Former exec at Burling Bank stole $3 million to gamble, feds say
BY JAMES SCALZITTI Staff Reporter October 26, 2012 12:25PM
Updated: November 28, 2012 6:08AM
A former executive of Burling Bank in Chicago is accused of stealing more than $3 million from the bank over the past 15 years to feed a gambling habit.
Dora Asmussen held various bank positions, including chief operating officer and executive vice president, putting her in charge of the bank’s daily retail transactions, as well as certain accounting and record-keeping activities. The alleged fraud occurred between approximately 1997 and August 2012, according to prosecutors.
Asmussen, 52, of Gilberts in Kane County, was charged with three counts of bank fraud in an indictment returned Thursday by a federal grand jury.
She will be arraigned at a later date in U.S. District Court. The indictment also seeks forfeiture of $3.07 million.
According to the indictment, Asmussen stole funds by issuing checks drawn on her personal account and cashier’s checks, and also misappropriated customers’ checks. She then used bank funds to cover the payment of those checks, making false entries in internal records to conceal the thefts.
After drawing checks on her personal account, she would stop them from being debited to her account by physically removing the checks when they were delivered to the bank, the indictment alleges. She then made false entries so payments were made from the bank funds instead of her own, according to the indictment.

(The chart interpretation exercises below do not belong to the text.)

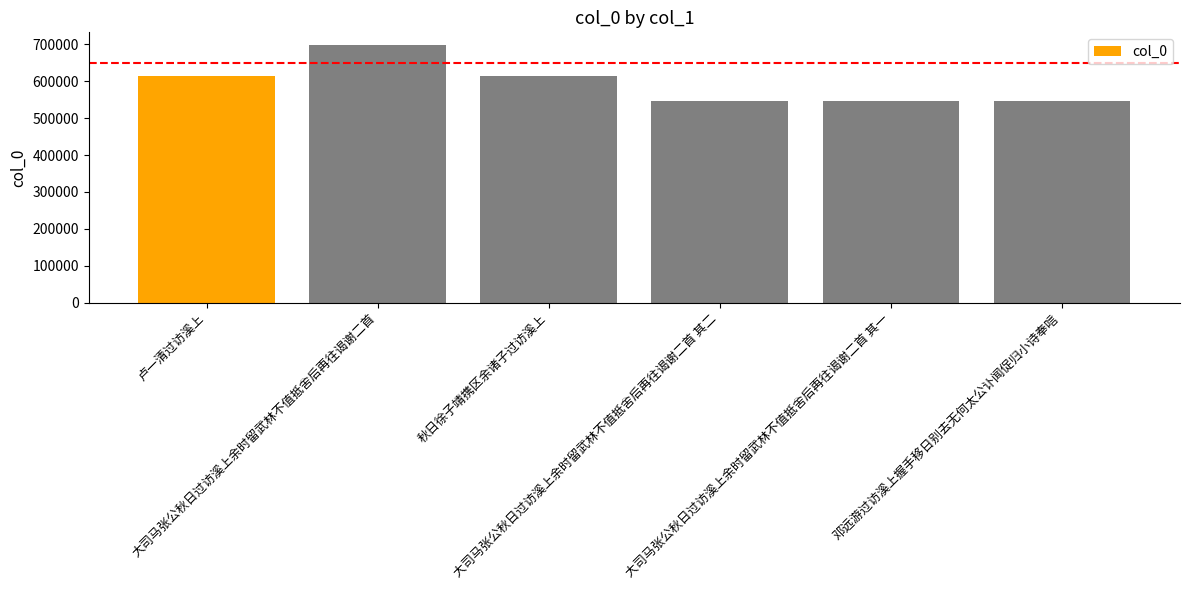

What is the minimum value shown in the chart?

545340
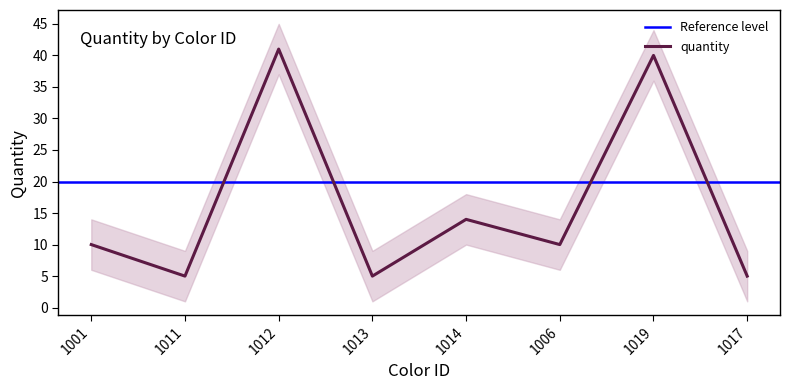

At which category does the data reach its first local peak?

1012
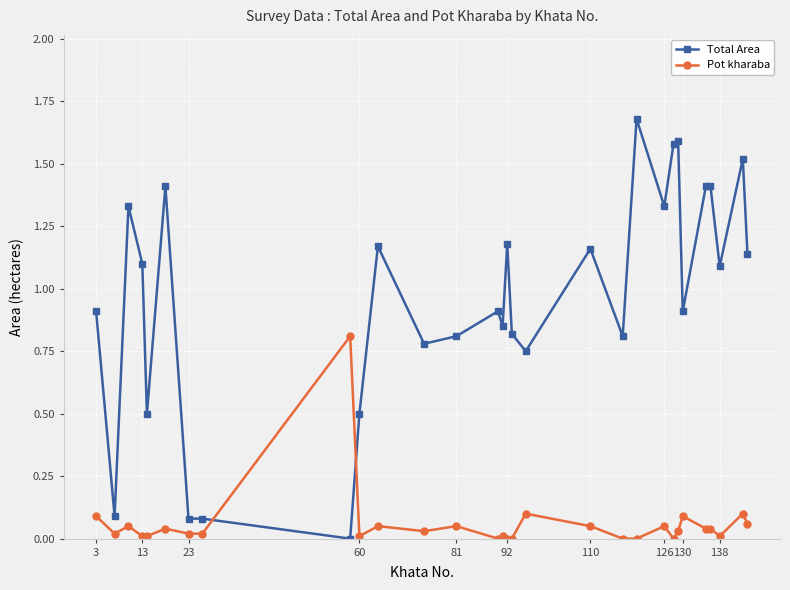

What is the difference between the maximum and minimum values in the Total Area series?

1.7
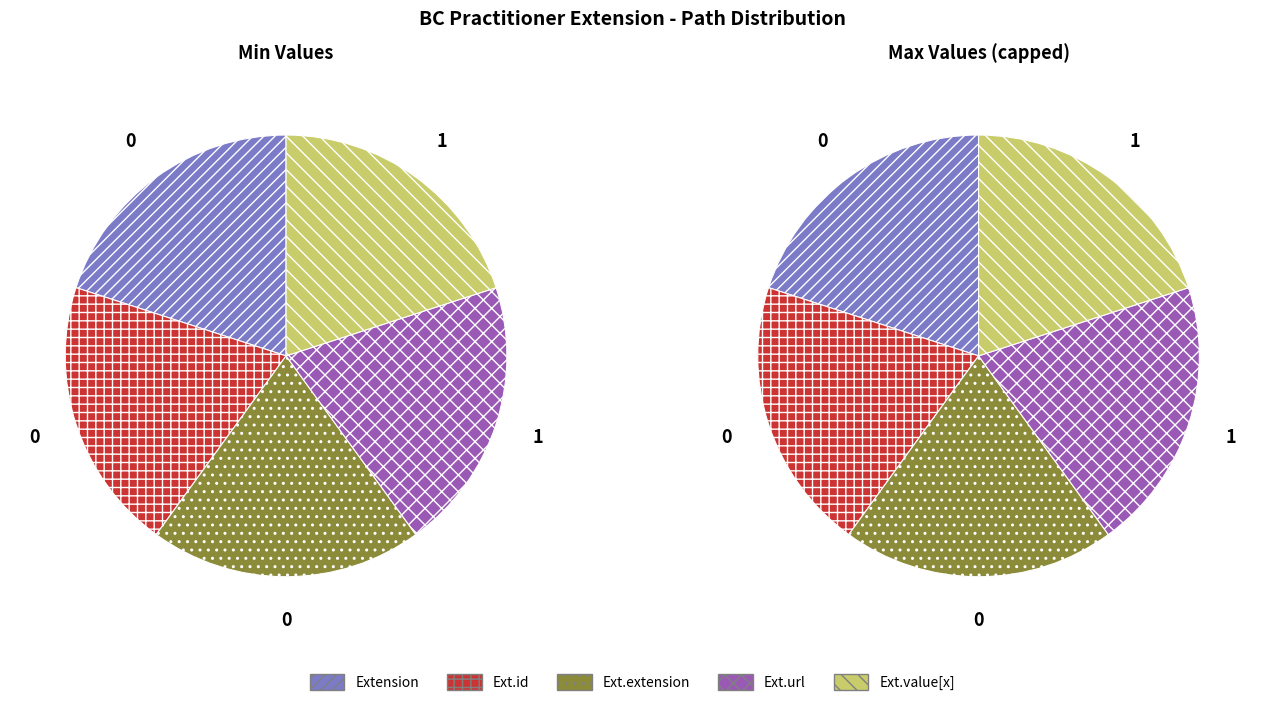

The Extension.extension slice represents 0% of the pie. True or false?

True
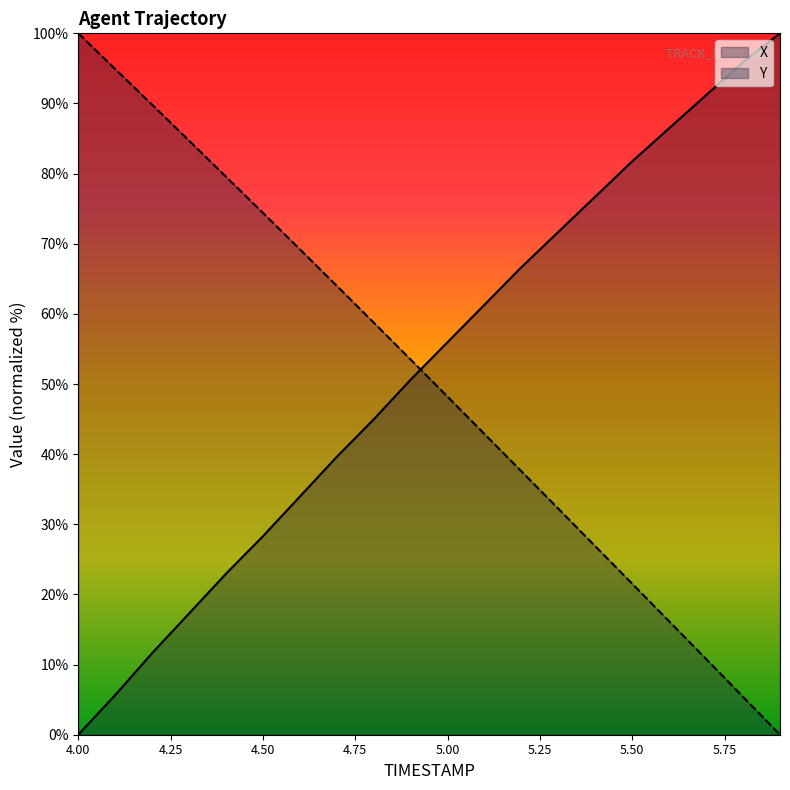

Which series ends up on top after the final intersection of Y and X?

X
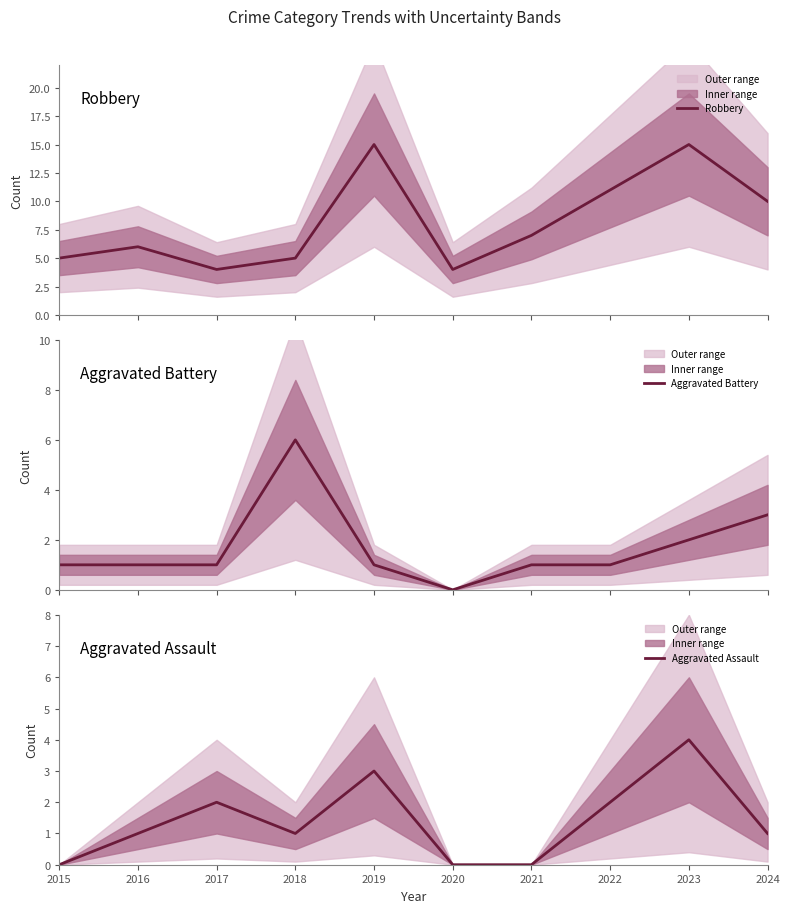

How many values in the Aggravated Assault series exceed 1?

4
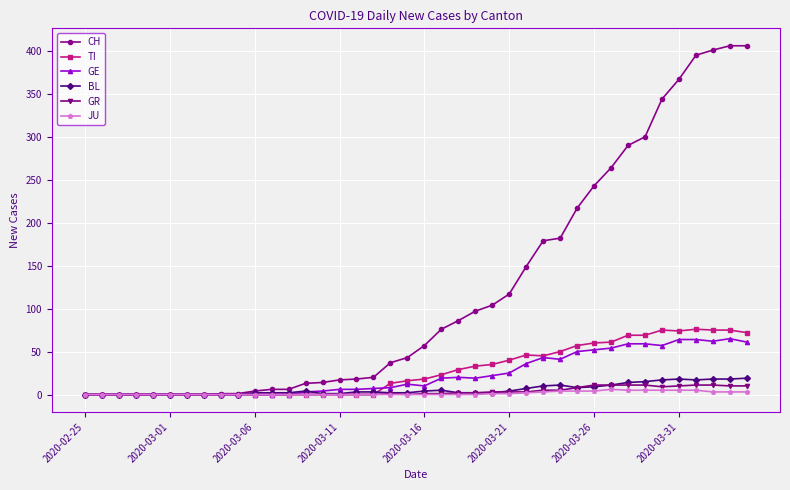

What is the value of the CH point at the 23rd from the left?

86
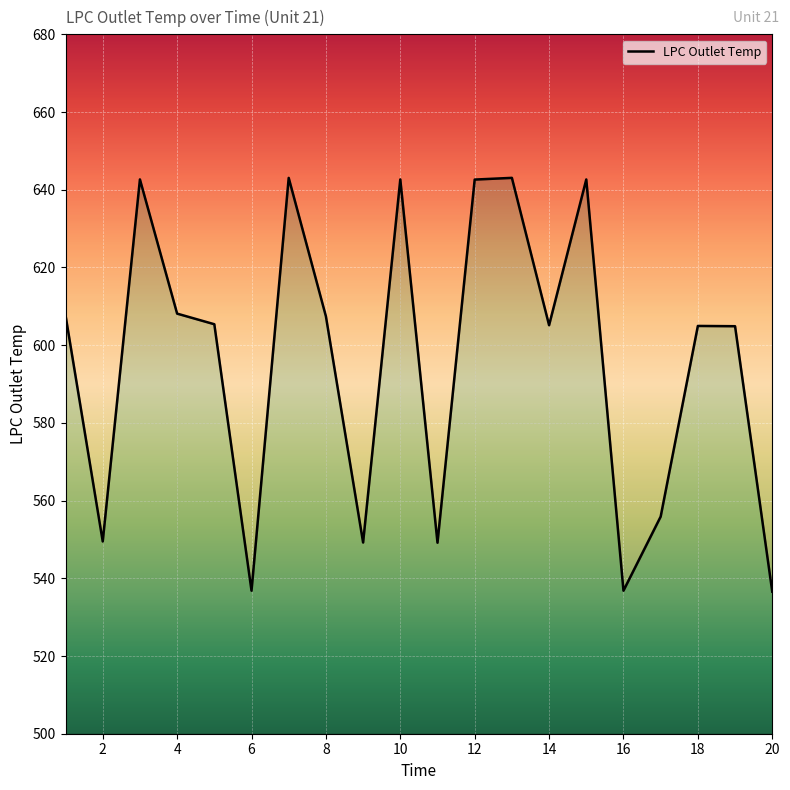

Approximately how many times larger is the value at 17 compared to 16?

1.0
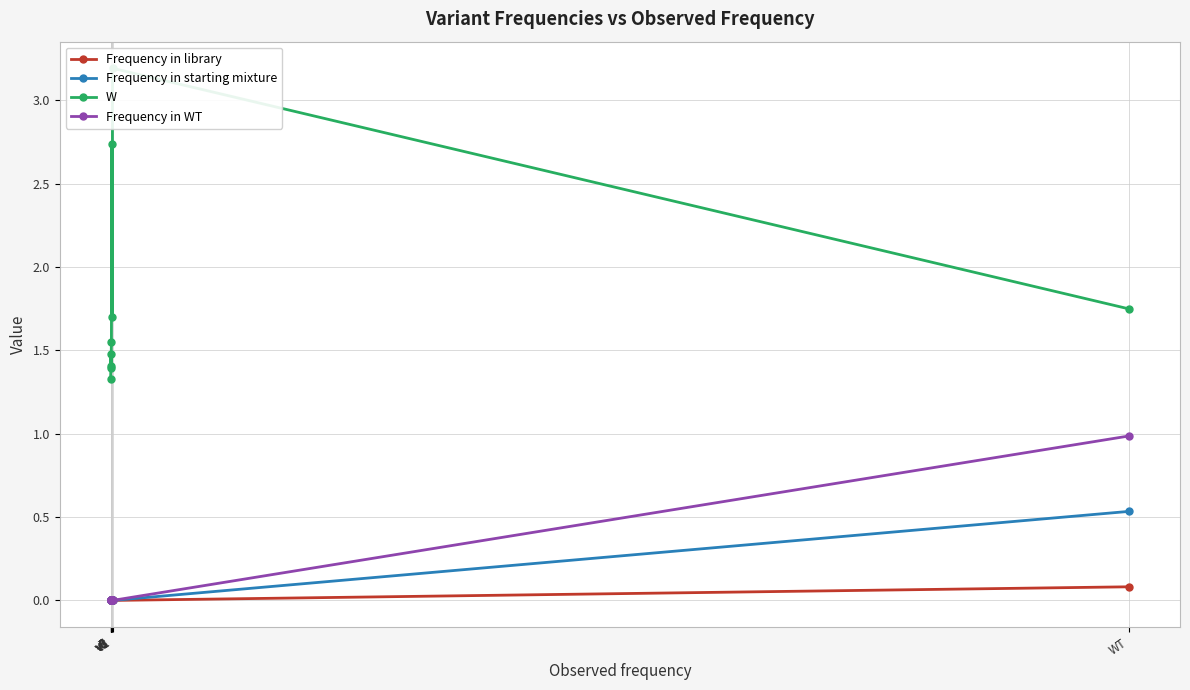

What are all the series names shown in the legend?

Frequency in library, Frequency in starting mixture, W, Frequency in WT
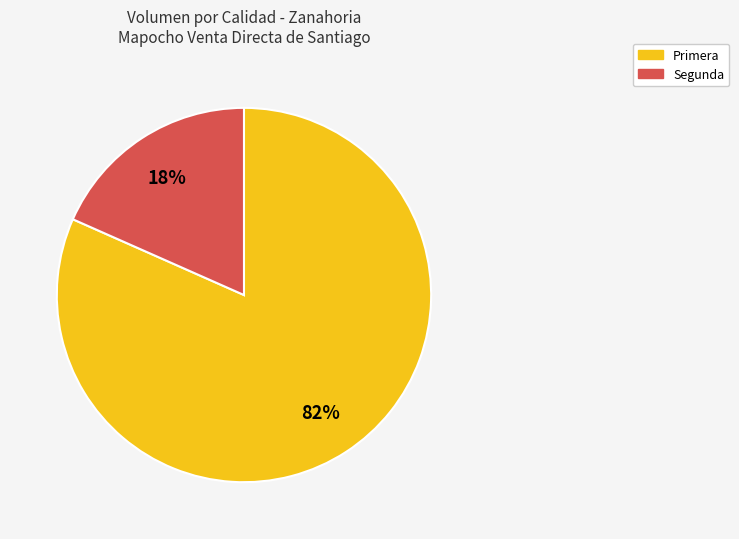

Which slice represents more than half of the pie?

Primera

She also used cashier’s checks payable to herself or her creditors, sometimes forging the signature of a bank employee, the indictment alleges. She would also allegedly steal checks that customers deposited, then manually enter credits to the customers’ accounts and debit the bank’s general ledger, placing the money in her own accounts through ATMs.
She provided false information to the FDIC, state regulators, the board of directors and auditors to cover her tracks, the indictment alleges.
Bank fraud carries a maximum penalty of 30 years in prison and a $1 million fine, with restitution mandatory.